The phals that you buy at Home Depot need a period of cooler temps (cooler than most vivs) for them to set a flower spike, so it might live but never flower again. In most cases vivs are too humid for Home Depot type phals and they eventually develop crown rot and die.


----------



## every1lovesjojo (Jan 30, 2011)

Thanks for the advice. I'm thinking I won't place it in my viv.


----------



## Brotherly Monkey (Jul 20, 2010)

phender said:


> The phals that you buy at Home Depot need a period of cooler temps (cooler than most vivs) for them to set a flower spike, so it might live but never flower again. In most cases vivs are too humid for Home Depot type phals and they eventually develop crown rot and die.



Phender, a bit off-topic here, but are there any phal species that don't need a cool period to initiate blooming?


----------



## phender (Jan 9, 2009)

Brotherly Monkey said:


> Phender, a bit off-topic here, but are there any phal species that don't need a cool period to initiate blooming?


I must admit that I am not an expert. I only know what experts tell me. 
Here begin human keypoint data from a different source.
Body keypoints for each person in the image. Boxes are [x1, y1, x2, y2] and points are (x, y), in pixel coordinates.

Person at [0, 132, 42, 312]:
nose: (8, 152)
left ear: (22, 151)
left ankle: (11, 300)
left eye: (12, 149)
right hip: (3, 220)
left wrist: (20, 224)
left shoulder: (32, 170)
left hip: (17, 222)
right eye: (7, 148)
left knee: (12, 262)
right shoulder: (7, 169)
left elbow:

I had Phal. decumbens recommended to me as one that _might_ bloom in my tank. I bought it in spike and it continued to flower on that spike for quite a while. It developed another spike a couple months after I bought it but one of my leucs broke it off. It is still in my tank two years later, but there is only one leaf left and to my knowledge hasn't grown any new leaves since I bought it. I believe the conditions are too wet, even though it is near the top of my 24" tall viv. Alas, no more flowers either.
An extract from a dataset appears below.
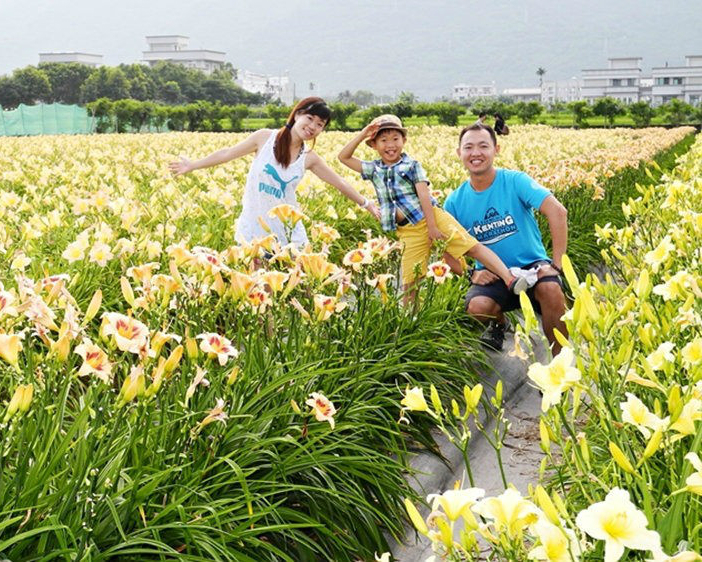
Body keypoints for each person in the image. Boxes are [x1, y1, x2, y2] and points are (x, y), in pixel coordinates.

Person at [338, 114, 527, 304]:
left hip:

These are old pics. The leaves are not as fleshy as the standard phals.


----------



## frogface (Feb 20, 2010)

I've had luck with Doritis or Doritisphalaenopsis in vivs. They seem to tolerate the stagnant air better than other orchids I've tried. No spikes but they have put out a lot of new leaves and roots.


----------



## Brian317 (Feb 11, 2011)

hmm, i just bought a couple orchids from lowes today and put them in. Hopefully they do alright, looks good now thats for sure


----------



## guppygal (Aug 23, 2007)

Other than not blooming, I noticed that my frogs LOVE to sit and poop on the broad leaves. After a while, it becomes a pain cleaning the little froglogs off.

I recently purchased a mini-orchid from Lowes - an oncidium, I think. It is adorable and I'm thinking that the leaves are too narrow for frog perches. I guess we'll see how it goes -

just a thot -


----------